Hours before, Speights had been enjoying a concert in the common room. The musical performance of the afternoon had just left, leaving Speights to do what she does best. Socialize.

Speights was seated at a table among four people. She was partaking in a rather heated discussion, as to ‘whom was the better James Bond.’

As the first African-American teller at Lincoln Bank on 112 South Salina St, Speights had acquired an unmistakable gift for pleasantry—and was able to entertain a conversation of any genre. Her hand was propped beneath her chin, as she placed her bets on Sean Connery, although she admitted to never watching any of the Bond movies in full.

This, along with her many other talents and life achievements were undercut by her wistful dismissal of it all.

“One of my friends from Bethany church said to me; ‘Hey, they’re hiring colored people at Lincoln Bank, you should go and apply you’d do so well there,’ she had said to me. So I did, and I got the job.” Speights recounted with a shrug, after ushering me to take a seat.

Almost immediately afterwards, she began to unearth stories of her past with a knowing grin spread across her lips. A look she said, was once famous in the city newspapers. “I was always available for photos,” she mused.

Pregnant and newly married, Speights had become a reliable source for social commentary, making her presence known at church events, rallies, and community meetings, and even at her children’s schools. All in the midst of Civil Rights upheaval which dually made its way from Montgomery, Alabama, to Syracuse, New York she said.

“ I was also a girls softball coach, a substitute teacher, and a secretary at the Dunbar center,”  All of these professions, she marveled, were obtained through her persistence. A sense of value and worthiness in which her parents Katie and John Wesley, had taught her and her ten siblings. As the eldest, Speights recalls learning of the world at the young age of 4, namely the prevalence of racism and hatred that eventually lay claim to the south like a sickness.

She recounted the burden of having to teach her younger siblings the truth of it all—right there in the common room, audible to anyone in earshot. She spoke without pause, her voice reverberating with emotion from time to time.

“My father took me Downtown to work with him one day, when I still lived in Alabama” she began, her brown eyes now rimmed with a bluish halo from age, became distant. “He showed me the fountains and said ‘this fountain says white, and the other says colored.’ I was a little girl at the time, so I thought colored meant the color of the water—like Kool-Aid. I thought it spewed out different flavors, like orange or grape,” Speights said with a laugh, before becoming serious again. “But he quickly corrected me, and told me the signs were meant for people. It was from that point I realized, what it meant to be black,” she said. “But I grew up to never let it bother me.
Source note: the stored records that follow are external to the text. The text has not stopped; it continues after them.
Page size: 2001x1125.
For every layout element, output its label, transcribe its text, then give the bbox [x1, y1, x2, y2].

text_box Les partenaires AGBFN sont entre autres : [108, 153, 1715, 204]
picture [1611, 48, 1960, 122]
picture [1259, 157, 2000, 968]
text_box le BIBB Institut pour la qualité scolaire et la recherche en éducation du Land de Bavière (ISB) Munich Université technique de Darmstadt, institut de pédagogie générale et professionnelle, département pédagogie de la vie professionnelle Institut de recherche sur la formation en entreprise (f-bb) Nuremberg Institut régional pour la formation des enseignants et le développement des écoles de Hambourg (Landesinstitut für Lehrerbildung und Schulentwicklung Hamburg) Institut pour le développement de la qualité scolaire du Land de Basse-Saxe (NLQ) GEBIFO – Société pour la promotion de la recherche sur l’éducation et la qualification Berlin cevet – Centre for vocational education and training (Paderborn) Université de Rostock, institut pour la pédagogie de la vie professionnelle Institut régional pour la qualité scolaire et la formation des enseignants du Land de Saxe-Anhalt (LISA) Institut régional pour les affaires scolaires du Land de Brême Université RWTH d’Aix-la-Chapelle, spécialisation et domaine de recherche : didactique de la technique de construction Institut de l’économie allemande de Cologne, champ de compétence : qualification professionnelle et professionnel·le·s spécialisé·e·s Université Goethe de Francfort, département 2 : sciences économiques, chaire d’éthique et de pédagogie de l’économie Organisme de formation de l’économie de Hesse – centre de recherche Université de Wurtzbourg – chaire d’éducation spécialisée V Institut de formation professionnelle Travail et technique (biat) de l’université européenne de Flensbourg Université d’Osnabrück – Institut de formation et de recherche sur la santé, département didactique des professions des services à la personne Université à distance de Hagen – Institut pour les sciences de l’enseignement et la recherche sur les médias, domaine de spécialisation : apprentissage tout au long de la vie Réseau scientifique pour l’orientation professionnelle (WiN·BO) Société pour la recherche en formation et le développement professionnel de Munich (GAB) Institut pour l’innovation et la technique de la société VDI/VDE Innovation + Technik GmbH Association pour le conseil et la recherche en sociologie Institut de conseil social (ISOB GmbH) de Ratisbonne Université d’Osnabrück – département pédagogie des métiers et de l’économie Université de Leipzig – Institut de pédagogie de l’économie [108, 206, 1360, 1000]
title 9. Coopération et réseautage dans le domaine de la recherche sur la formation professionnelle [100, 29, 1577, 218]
All of us, were brought up to think of ourselves as more,”

Janet Frias, 56, Speights’s eldest daughter, is a living-testament to her mother’s resilience, as she too was also taught in the ways of Katie and John Wesley.
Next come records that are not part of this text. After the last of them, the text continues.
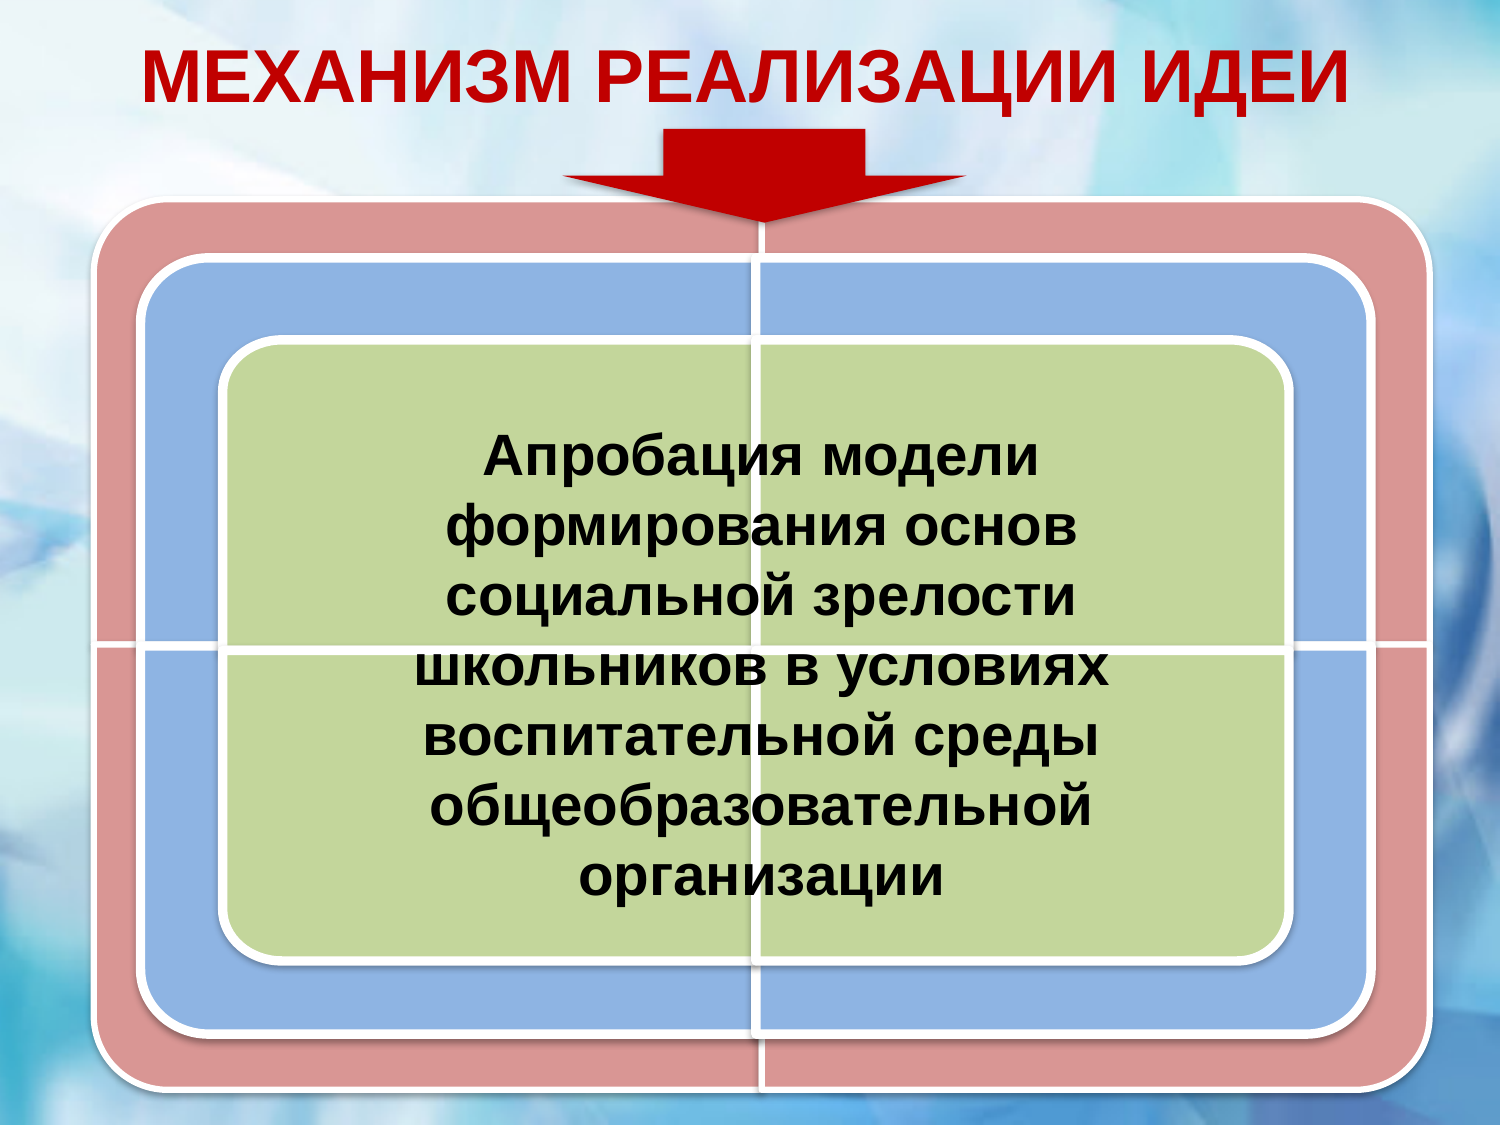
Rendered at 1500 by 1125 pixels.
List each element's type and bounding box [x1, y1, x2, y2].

text_box [93, 198, 1430, 1091]
picture [0, 0, 1500, 1125]
text_box [140, 257, 1372, 1035]
text_box [222, 339, 1290, 962]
Speights giving written consent to publish her story

“ My mother made it so that we were strong, and prepared for the world ahead of us, like our grandparents,” she said later that evening. Speights had pulled her number, and that of younger brother Gilbert, from a leather-binded agenda book, urging me to call—and to possibly remind them of her photos in storage. More so a joke than an actual request.

Janet’s voice continued to fill the receiver in a familiar matter-of-fact tone that resembled her mother’s.
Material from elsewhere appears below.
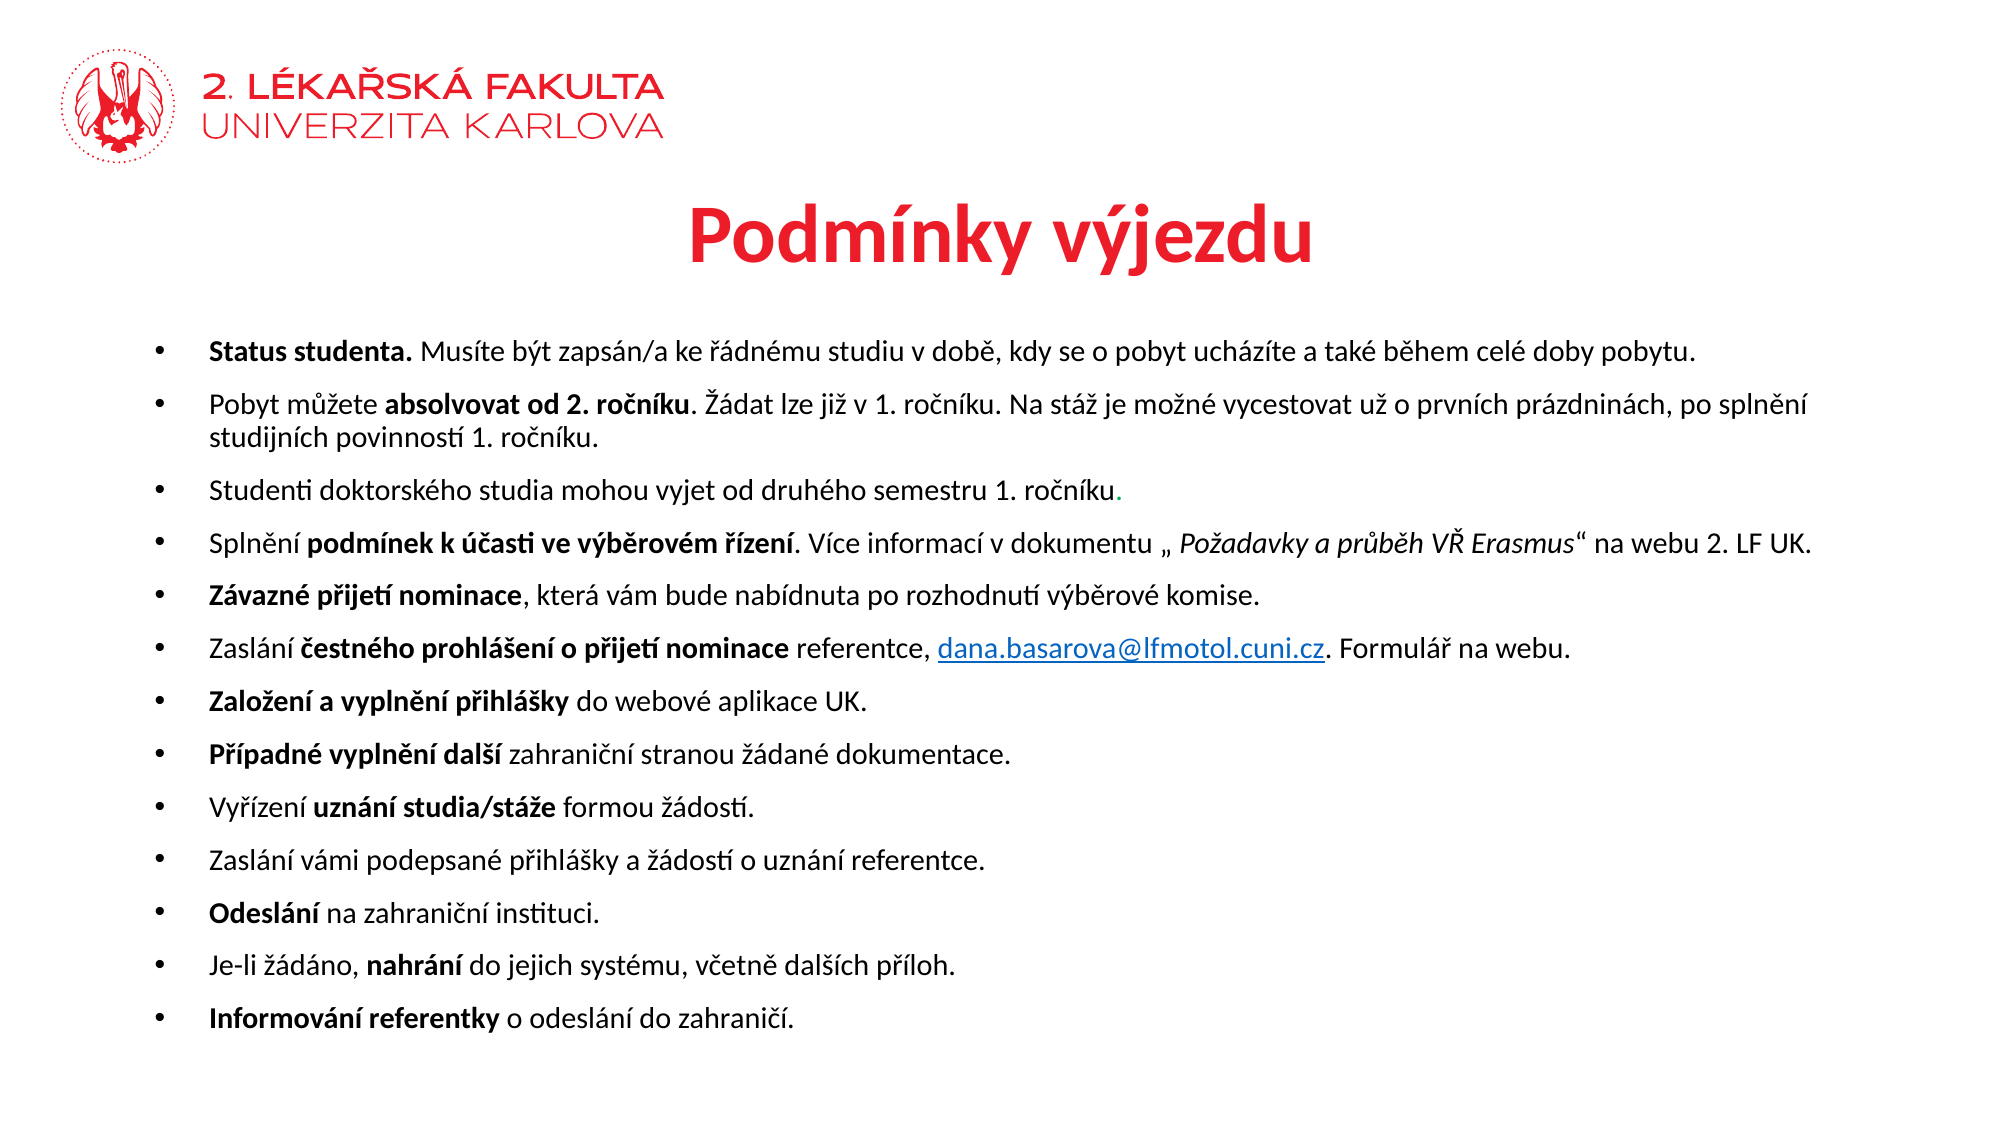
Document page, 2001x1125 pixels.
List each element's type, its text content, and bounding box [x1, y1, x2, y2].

subtitle Status studenta. Musíte být zapsán/a ke řádnému studiu v době, kdy se o pobyt ucházíte a také během celé doby pobytu. Pobyt můžete absolvovat od 2. ročníku. Žádat lze již v 1. ročníku. Na stáž je možné vycestovat už o prvních prázdninách, po splnění studijních povinností 1. ročníku. Studenti doktorského studia mohou vyjet od druhého semestru 1. ročníku. Splnění podmínek k účasti ve výběrovém řízení. Více informací v dokumentu „ Požadavky a průběh VŘ Erasmus“ na webu 2. LF UK. Závazné přijetí nominace, která vám bude nabídnuta po rozhodnutí výběrové komise. Zaslání čestného prohlášení o přijetí nominace referentce, dana.basarova@lfmotol.cuni.cz. Formulář na webu. Založení a vyplnění přihlášky do webové aplikace UK. Případné vyplnění další zahraniční stranou žádané dokumentace. Vyřízení uznání studia/stáže formou žádostí. Zaslání vámi podepsané přihlášky a žádostí o uznání referentce. Odeslání na zahraniční instituci. Je-li žádáno, nahrání do jejich systému, včetně dalších příloh. Informování referentky o odeslání do zahraničí. [139, 328, 1918, 1047]
picture [60, 48, 665, 164]
title Podmínky výjezdu [57, 146, 1947, 289]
“She reminded us that the world has changed for the better but some people hadn’t.”

Younger brother Gilbert Speights, 45, a basketball teacher at the Huntington High school, seconded her, saying that his mother is a teacher of many trades—a reference to her many jobs and professions, but also to her job as a mother for more than 60 years.

“Her patience, love, her ability to teach, and her ability to overcome,” he said, amongst other adjectives describing her bravery. “That is what makes Ms. Janice Speights remarkable,” Gilbert said. A statement that rang true in the image of Janice Speights, walking independently in the corridor.